(Collection entries)
--------
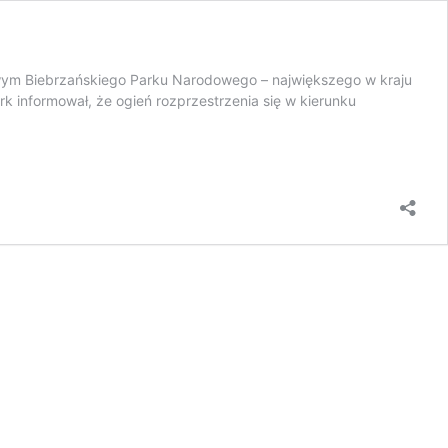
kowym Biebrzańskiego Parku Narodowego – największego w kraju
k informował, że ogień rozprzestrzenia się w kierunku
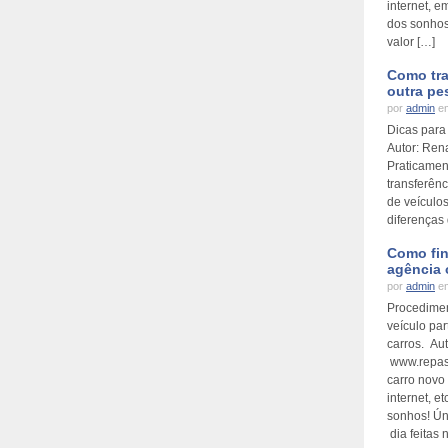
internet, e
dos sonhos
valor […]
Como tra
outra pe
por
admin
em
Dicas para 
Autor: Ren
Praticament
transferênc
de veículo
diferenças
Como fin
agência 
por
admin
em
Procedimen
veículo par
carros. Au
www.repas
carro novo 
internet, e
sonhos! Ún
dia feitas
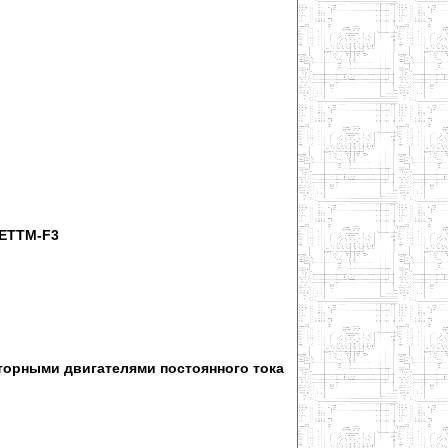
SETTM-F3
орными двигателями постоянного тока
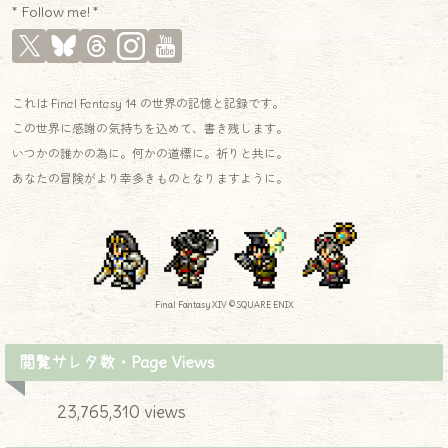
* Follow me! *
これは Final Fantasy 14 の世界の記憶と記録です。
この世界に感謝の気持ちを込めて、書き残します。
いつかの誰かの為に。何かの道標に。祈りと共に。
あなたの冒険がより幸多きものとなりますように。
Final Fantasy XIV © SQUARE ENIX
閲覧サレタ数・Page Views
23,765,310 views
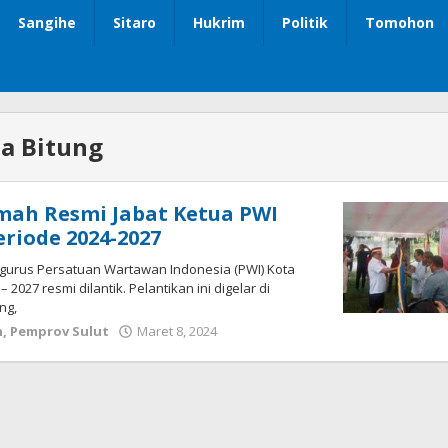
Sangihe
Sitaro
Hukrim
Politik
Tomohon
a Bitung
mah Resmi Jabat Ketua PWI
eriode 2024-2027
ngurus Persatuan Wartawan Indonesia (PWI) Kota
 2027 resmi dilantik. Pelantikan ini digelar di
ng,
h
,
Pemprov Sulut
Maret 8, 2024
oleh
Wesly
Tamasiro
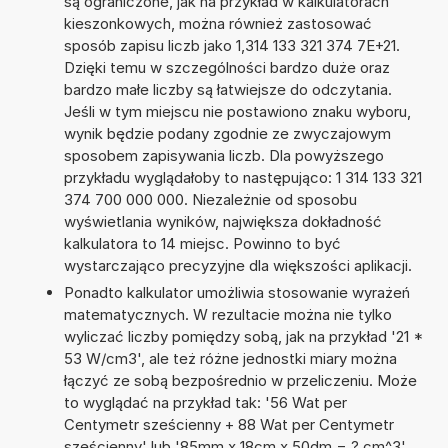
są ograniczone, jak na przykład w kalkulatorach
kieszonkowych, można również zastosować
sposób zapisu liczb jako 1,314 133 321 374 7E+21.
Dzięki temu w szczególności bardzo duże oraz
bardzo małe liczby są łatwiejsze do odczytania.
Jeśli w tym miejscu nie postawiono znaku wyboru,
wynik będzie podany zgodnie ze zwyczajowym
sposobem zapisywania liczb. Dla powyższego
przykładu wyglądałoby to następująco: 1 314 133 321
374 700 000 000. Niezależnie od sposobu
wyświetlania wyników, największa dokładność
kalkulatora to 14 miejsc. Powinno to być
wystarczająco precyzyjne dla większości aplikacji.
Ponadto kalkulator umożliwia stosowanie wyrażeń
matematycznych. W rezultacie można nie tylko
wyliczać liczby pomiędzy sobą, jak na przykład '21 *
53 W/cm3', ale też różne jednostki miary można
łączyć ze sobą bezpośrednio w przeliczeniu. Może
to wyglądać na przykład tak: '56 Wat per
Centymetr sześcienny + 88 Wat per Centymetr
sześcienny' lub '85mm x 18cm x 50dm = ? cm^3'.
--------
Copy out the lines of the data where the word "bardzo" can be found.

Dzięki temu w szczególności bardzo duże oraz
bardzo małe liczby są łatwiejsze do odczytania.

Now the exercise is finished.